Standing while taking a history.

Despite their dubious health benefits, standing desks have probably not done any harm. Hovering over a patient while taking a history does nobody any good. Sit down. Get at the same level (or below) your patient. Slow down, relax, listen.

The quick listen.

I am certainly not the first to call attention to this.3 Do not introduce your examination with, “I will now quickly listen to your heart.” I know we are trying to say, “I will not trouble you,” but to many patients the comment translates to, “now I will do a crummy, cursory examination.”

The random maneuver examination.

The physical examination is a diagnostic test. Each maneuver should test a hypothesis. However, because many trainees have been taught a head-to-toe examination, physicians often perform utterly nonsensical maneuvers.
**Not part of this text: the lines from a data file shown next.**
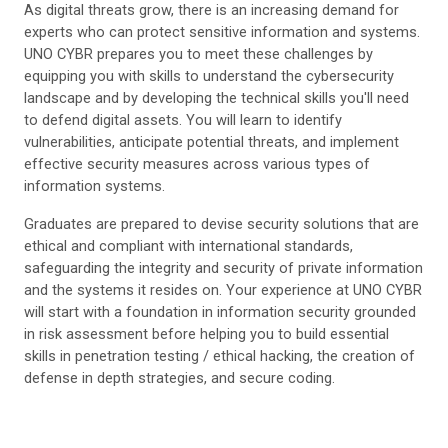
As digital threats grow, there is an increasing demand for
experts who can protect sensitive information and systems.
UNO CYBR prepares you to meet these challenges by
equipping you with skills to understand the cybersecurity
landscape and by developing the technical skills you'll need
to defend digital assets. You will learn to identify
vulnerabilities, anticipate potential threats, and implement
effective security measures across various types of
information systems.
Graduates are prepared to devise security solutions that are
ethical and compliant with international standards,
safeguarding the integrity and security of private information
and the systems it resides on. Your experience at UNO CYBR
will start with a foundation in information security grounded
in risk assessment before helping you to build essential
skills in penetration testing / ethical hacking, the creation of
defense in depth strategies, and secure coding.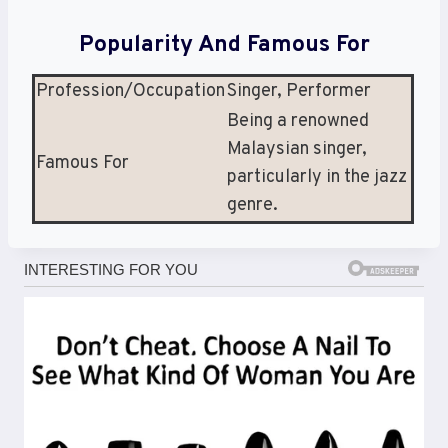
Popularity And Famous For
Profession/Occupation
Singer, Performer
Being a renowned
Malaysian singer,
Famous For
particularly in the jazz
genre.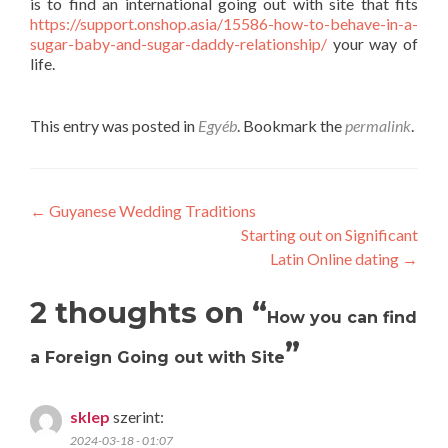
is to find an international going out with site that fits
https://support.onshop.asia/15586-how-to-behave-in-a-
sugar-baby-and-sugar-daddy-relationship/
your way of
life.
This entry was posted in
Egyéb
. Bookmark the
permalink
.
Post
←
Guyanese Wedding Traditions
Starting out on Significant
navigation
Latin Online dating
→
2 thoughts on “
How you can find
”
a Foreign Going out with Site
sklep
szerint:
2024-03-18 - 01:07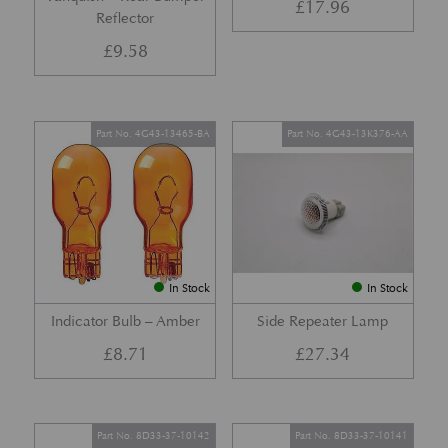
£
17.96
Reflector
£
9.58
Part No. 4G43-13465-BA
Part No. 4G43-13K376-AA
In Stock
In Stock
Indicator Bulb – Amber
Side Repeater Lamp
£
8.71
£
27.34
Part No. 8D33-37-10142
Part No. 8D33-37-10141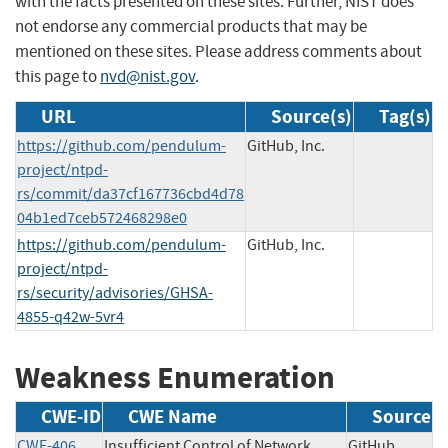
with the facts presented on these sites. Further, NIST does
not endorse any commercial products that may be
mentioned on these sites. Please address comments about
this page to
nvd@nist.gov
.
URL
Source(s)
Tag(s)
https://github.com/pendulum-
GitHub, Inc.
project/ntpd-
rs/commit/da37cf167736cbd4d78
04b1ed7ceb572468298e0
https://github.com/pendulum-
GitHub, Inc.
project/ntpd-
rs/security/advisories/GHSA-
4855-q42w-5vr4
Weakness Enumeration
CWE-ID
CWE Name
Source
CWE-406
Insufficient Control of Network
GitHub,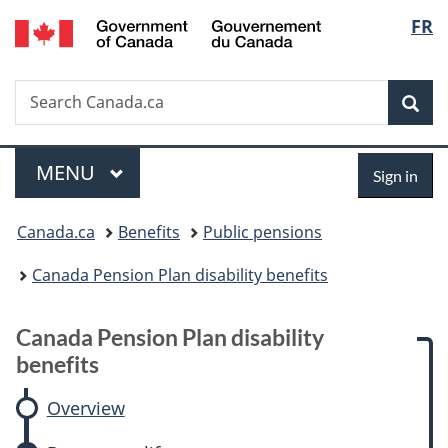
/
Langu
FR
Skip
Skip
Skip
Switch
Gouvernement
to
to:
to
to
select
du
main
Canada
"About
basic
Canada
Search
Search
content
Pension
government"
HTML
Sea
Canada.ca
Plan
version
disability
Menu
Sign
benefits
MAIN
MENU
Sign in
in
You
Canada.ca
Benefits
Public pensions
are
Canada Pension Plan disability benefits
here:
C
Canada Pension Plan disability
a
benefits
n
Overview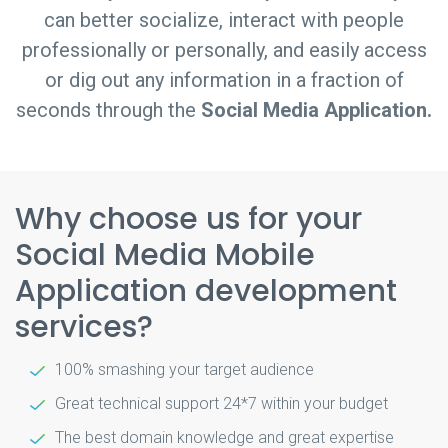
can better socialize, interact with people
professionally or personally, and easily access
or dig out any information in a fraction of
seconds through the
Social Media Application.
Why choose us for your
Social Media Mobile
Application development
services?
100% smashing your target audience
Great technical support 24*7 within your budget
The best domain knowledge and great expertise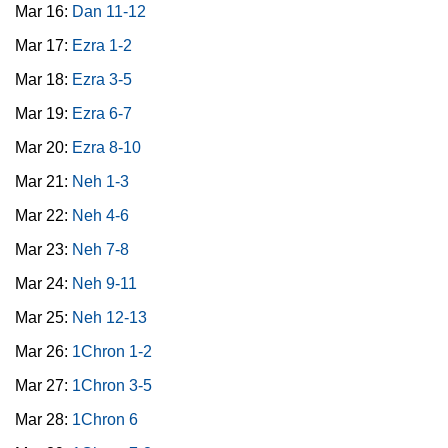
Mar 16:
Dan 11-12
Mar 17:
Ezra 1-2
Mar 18:
Ezra 3-5
Mar 19:
Ezra 6-7
Mar 20:
Ezra 8-10
Mar 21:
Neh 1-3
Mar 22:
Neh 4-6
Mar 23:
Neh 7-8
Mar 24:
Neh 9-11
Mar 25:
Neh 12-13
Mar 26:
1Chron 1-2
Mar 27:
1Chron 3-5
Mar 28:
1Chron 6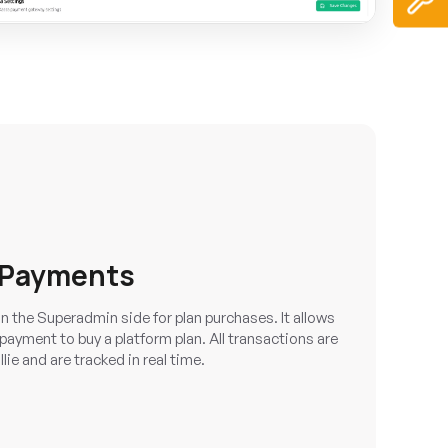
 Payments
 the Superadmin side for plan purchases. It allows
ayment to buy a platform plan. All transactions are
ie and are tracked in real time.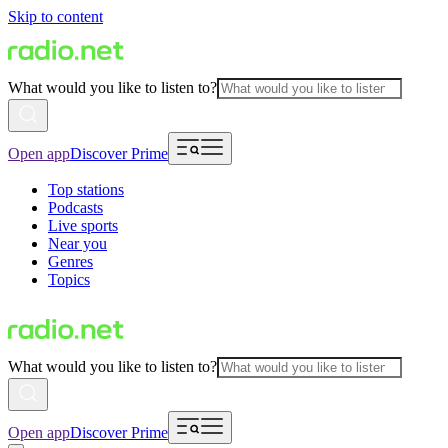
Skip to content
What would you like to listen to?
Open app
Discover Prime
Top stations
Podcasts
Live sports
Near you
Genres
Topics
What would you like to listen to?
Open app
Discover Prime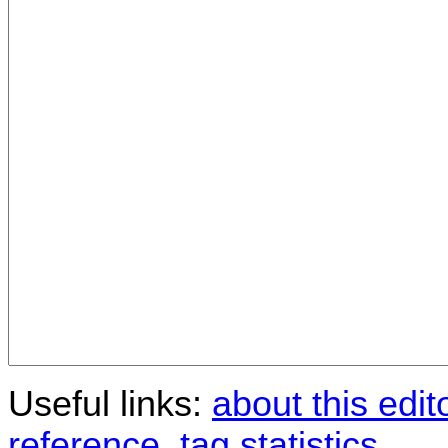
Useful links:
about this edit
reference
,
tag statistics
.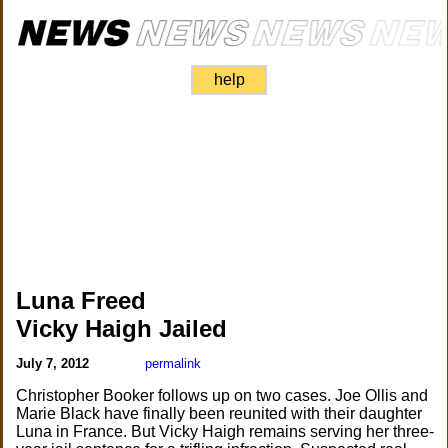
help
Luna Freed
Vicky Haigh Jailed
July 7, 2012
permalink
Christopher Booker follows up on two cases. Joe Ollis and
Marie Black have finally been reunited with their daughter
Luna in France. But Vicky Haigh remains serving her three-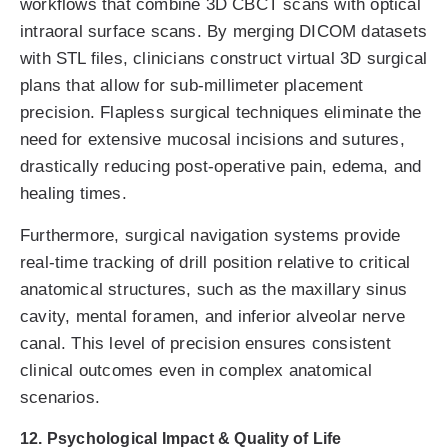
workflows that combine 3D CBCT scans with optical
intraoral surface scans. By merging DICOM datasets
with STL files, clinicians construct virtual 3D surgical
plans that allow for sub-millimeter placement
precision. Flapless surgical techniques eliminate the
need for extensive mucosal incisions and sutures,
drastically reducing post-operative pain, edema, and
healing times.
Furthermore, surgical navigation systems provide
real-time tracking of drill position relative to critical
anatomical structures, such as the maxillary sinus
cavity, mental foramen, and inferior alveolar nerve
canal. This level of precision ensures consistent
clinical outcomes even in complex anatomical
scenarios.
12. Psychological Impact & Quality of Life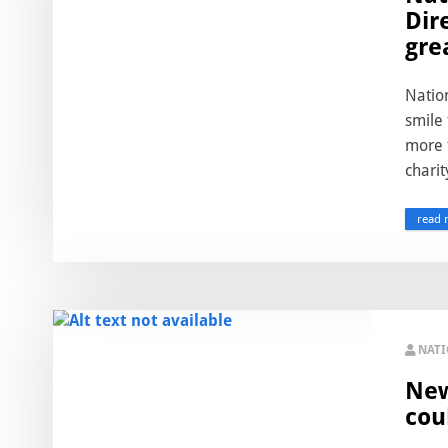
Dir
gre
Nation
smile 
more 
charit
read 
NAT
New
cou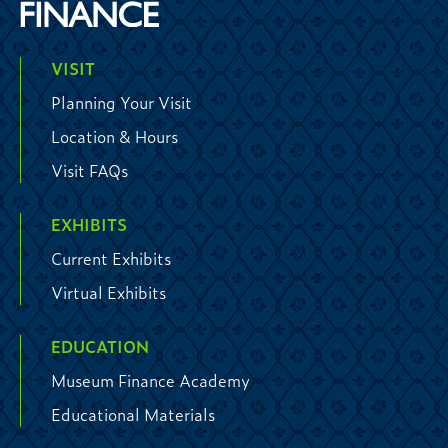
VISIT
Planning Your Visit
Location & Hours
Visit FAQs
EXHIBITS
Current Exhibits
Virtual Exhibits
EDUCATION
Museum Finance Academy
Educational Materials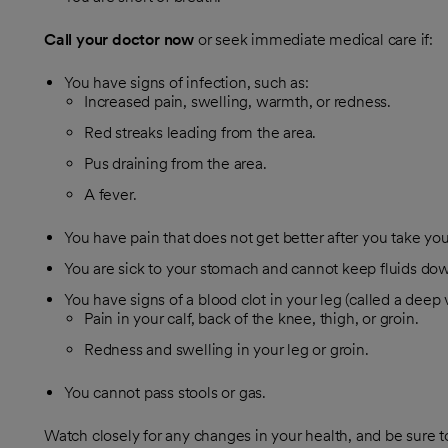
Call your doctor now
or seek immediate medical care if:
You have signs of infection, such as:
Increased pain, swelling, warmth, or redness.
Red streaks leading from the area.
Pus draining from the area.
A fever.
You have pain that does not get better after you take yo
You are sick to your stomach and cannot keep fluids do
You have signs of a blood clot in your leg (called a deep 
Pain in your calf, back of the knee, thigh, or groin.
Redness and swelling in your leg or groin.
You cannot pass stools or gas.
Watch closely for any changes in your health, and be sure t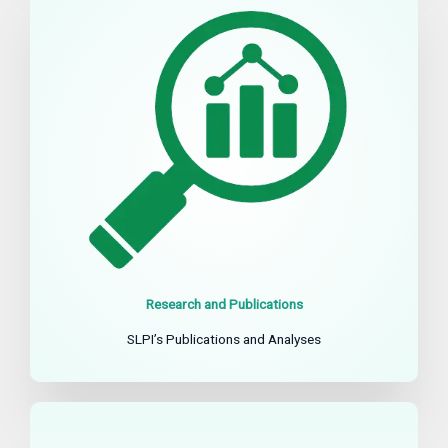
Research and Publications
SLPI’s Publications and Analyses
A shoulder examination has no place in the examination of a patient with a lower extremity cellulitis. There is no reason to check for whispered pectoriloquy in a patient with a normal lung examination or rebound in a patient without abdominal tenderness.

The levitating legs.

Examination tables have extendable supports for a patient's legs. Use them. Most patients see us for a physician visit, not a Pilates class.

Examining the abdomen from the left side of the bed.

We are a right-handed species (apologies to the 700 million or so humans who are not). Examining a patient's abdomen from the right (and correct) side of the bed avoids a backhanded examination and keeps you from looking like an amateur.

The trinity of random jabs.

For both the patient's comfort and the physician's power of detection, an abdominal examination should be slow, thoughtful, and deliberate. Use one hand to feel and, when necessary, the other to apply pressure. Too often, 3 pokes, with 3 fingers, in 3 random locations passes for an examination.

Pants.

I promised to avoid admonishments against examining through clothing, but a couple of points are necessary. An abdominal examination cannot be done while a patient is wearing pants. Depending on a person's fashion sense, more than half of the abdomen may be concealed by pants or figure-slimming garments. One cannot examine McBurney's point (and risks digital injury) by trying to slide a hand under a girdle.

Bras.

Even more egregious than examining the lower abdomen through pants is examining the breasts with a bra in place. I have seen people hike bras up, push bras down, or just ignore them completely during the course of an examination. If breasts need to be examined, bras need to be removed.

Be hygienic but be reasonable.

Wash your hands before and after the examination, do not touch anything after examining the feet or perineum, but do not routinely wear gloves (unless you or the patient has a syphilitic or otherwise contagious rash).

Be empathic but diligent.

The longer I practice the more I realize that human beings are amazing creatures. We can learn to endure almost any disability. Often, part of how we do this is by concealing the problem. As physicians, though, we must expose the abnormalities. Be sensitive, but realize that you are examining patients in the service of helping them. Psoriatic nails cannot be seen through polish, acne cannot be assessed through foundation, and scarring alopecia cannot be seen through a wig.

And lastly, do an examination.

Sometimes the problem is not poor examination skills (or perfectly reasonable skills that offend my delicate sensibilities) but not taking the time to examine the patient at all. Developing good examination skills takes practice. You will occasionally do something that a supervising physician will find amusing or even appalling. More often, however, you will learn something for yourself, help your patient, and give your teacher the pleasure of seeing you comfort a patient, make a diagnostic discovery, or connect with a person seeking help.